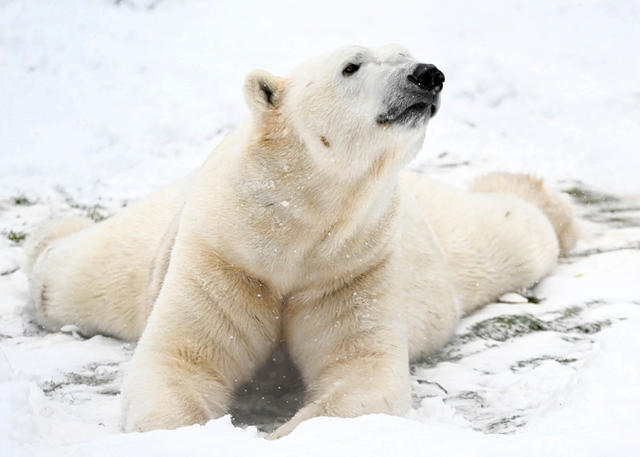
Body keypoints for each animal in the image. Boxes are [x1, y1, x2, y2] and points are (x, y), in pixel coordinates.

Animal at [23, 44, 576, 436]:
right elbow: (178, 361)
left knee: (516, 234)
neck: (296, 226)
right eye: (351, 66)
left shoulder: (354, 264)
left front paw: (284, 434)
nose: (427, 74)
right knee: (74, 276)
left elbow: (362, 373)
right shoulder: (223, 254)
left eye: (406, 51)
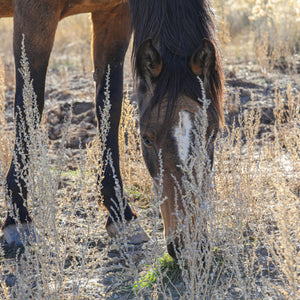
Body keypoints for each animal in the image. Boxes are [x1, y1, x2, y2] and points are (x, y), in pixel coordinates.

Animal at [0, 0, 224, 260]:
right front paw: (18, 218)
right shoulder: (34, 14)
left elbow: (109, 104)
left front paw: (120, 213)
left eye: (212, 135)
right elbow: (29, 105)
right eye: (146, 139)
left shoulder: (114, 15)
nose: (189, 246)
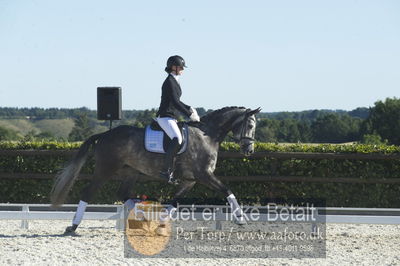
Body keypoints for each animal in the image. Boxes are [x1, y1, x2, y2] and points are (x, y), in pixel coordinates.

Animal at [50, 106, 260, 233]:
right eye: (250, 124)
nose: (249, 150)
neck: (207, 135)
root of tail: (104, 134)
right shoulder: (204, 175)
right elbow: (227, 190)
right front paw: (241, 218)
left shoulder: (190, 180)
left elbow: (174, 202)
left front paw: (160, 223)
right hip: (105, 170)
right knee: (88, 192)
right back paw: (73, 226)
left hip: (131, 171)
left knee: (124, 194)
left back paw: (144, 220)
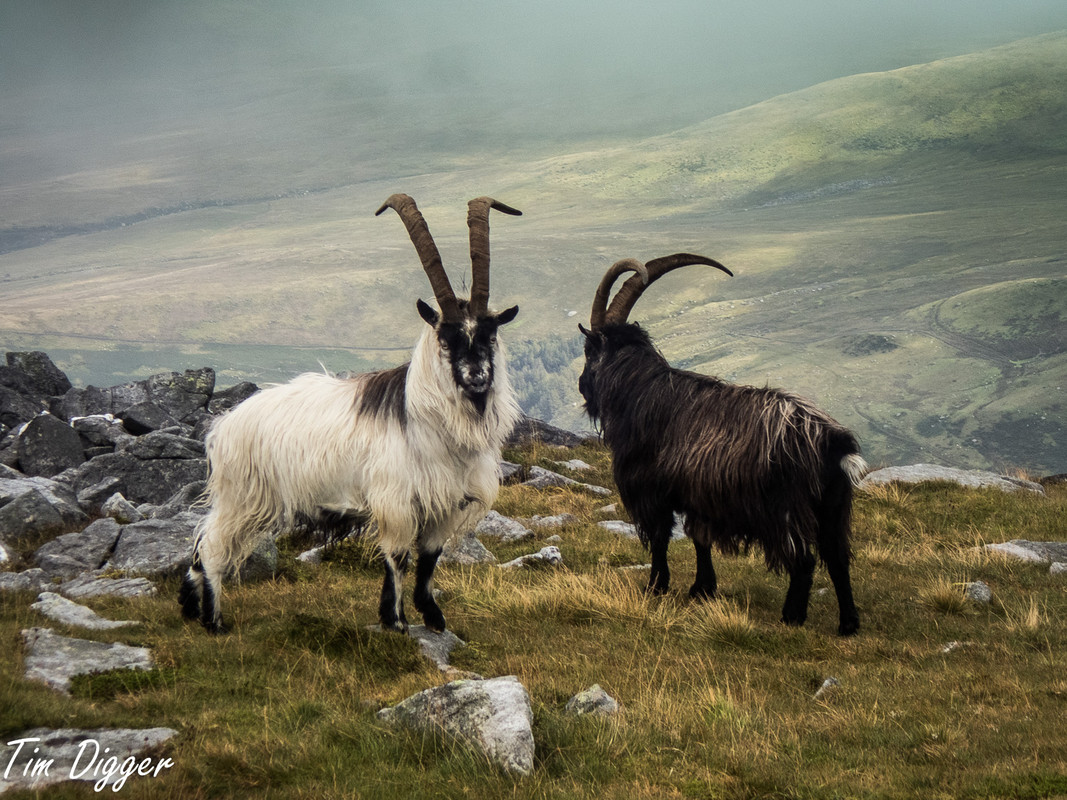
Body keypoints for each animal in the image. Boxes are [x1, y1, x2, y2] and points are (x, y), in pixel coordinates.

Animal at [179, 194, 523, 634]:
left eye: (490, 334)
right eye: (446, 337)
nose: (477, 376)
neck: (428, 423)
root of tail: (222, 427)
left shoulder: (444, 505)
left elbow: (429, 558)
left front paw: (432, 618)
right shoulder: (395, 500)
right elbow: (398, 557)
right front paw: (396, 622)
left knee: (202, 540)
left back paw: (191, 606)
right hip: (243, 497)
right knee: (212, 546)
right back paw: (214, 620)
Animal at [578, 255, 864, 635]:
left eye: (588, 351)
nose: (582, 386)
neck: (641, 390)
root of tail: (833, 442)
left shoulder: (652, 492)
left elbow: (660, 539)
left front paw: (656, 586)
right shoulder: (699, 496)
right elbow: (700, 539)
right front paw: (702, 589)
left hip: (786, 508)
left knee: (803, 559)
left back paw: (791, 616)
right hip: (833, 506)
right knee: (837, 558)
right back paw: (848, 623)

______________________________

### About this exercise:
Reproduce the entries above without change, omitting all pictures.

### Result for this task:
Body keypoints for each animal in the image. Boxes are [x1, y1, x2, y2] and points are (x, y), in pixel coordinates.

Animal at [23, 44, 576, 436]:
right elbow: (178, 361)
left knee: (516, 234)
neck: (296, 226)
right eye: (351, 66)
left shoulder: (354, 264)
left front paw: (284, 434)
nose: (427, 74)
right knee: (74, 276)
left elbow: (362, 373)
right shoulder: (223, 254)
left eye: (406, 51)
Body keypoints for each animal in the image. Boxes are [x1, y1, x2, y2] and points are (x, y), in pixel coordinates.

Animal at [0, 0, 224, 260]:
right front paw: (18, 218)
right shoulder: (34, 14)
left elbow: (109, 104)
left front paw: (120, 213)
left eye: (212, 135)
right elbow: (29, 105)
right eye: (146, 139)
left shoulder: (114, 15)
nose: (189, 246)
Body keypoints for each animal in the image. Boxes are [x1, y1, x2, y2] and points are (x, y), in pixel coordinates.

Animal at [50, 106, 260, 233]:
right eye: (250, 124)
nose: (249, 150)
neck: (207, 135)
root of tail: (104, 134)
right shoulder: (204, 175)
right elbow: (227, 190)
right front paw: (241, 218)
left shoulder: (190, 180)
left elbow: (174, 202)
left front paw: (160, 223)
right hip: (105, 170)
right knee: (88, 192)
right back paw: (73, 226)
left hip: (131, 171)
left knee: (124, 194)
left back paw: (144, 220)
Body keypoints for each animal in the image. Boxes are [x1, y1, x2, y2] and points are (x, y), in pixel coordinates.

Animal at [179, 194, 523, 634]:
left eye: (490, 334)
right eye: (446, 337)
nose: (477, 376)
neck: (428, 423)
root of tail: (222, 427)
left shoulder: (444, 505)
left elbow: (429, 558)
left front paw: (432, 618)
right shoulder: (395, 500)
right elbow: (398, 557)
right front paw: (396, 622)
left knee: (202, 540)
left back paw: (191, 606)
right hip: (243, 497)
right knee: (212, 546)
right back paw: (214, 620)
Animal at [578, 255, 864, 635]:
left eye: (588, 351)
nose: (582, 386)
neck: (641, 390)
root of tail: (833, 442)
left shoulder: (652, 492)
left elbow: (660, 539)
left front paw: (656, 586)
right shoulder: (699, 496)
right elbow: (700, 539)
right front paw: (702, 589)
left hip: (786, 508)
left knee: (803, 559)
left back paw: (791, 616)
right hip: (833, 506)
right knee: (837, 558)
right back paw: (848, 623)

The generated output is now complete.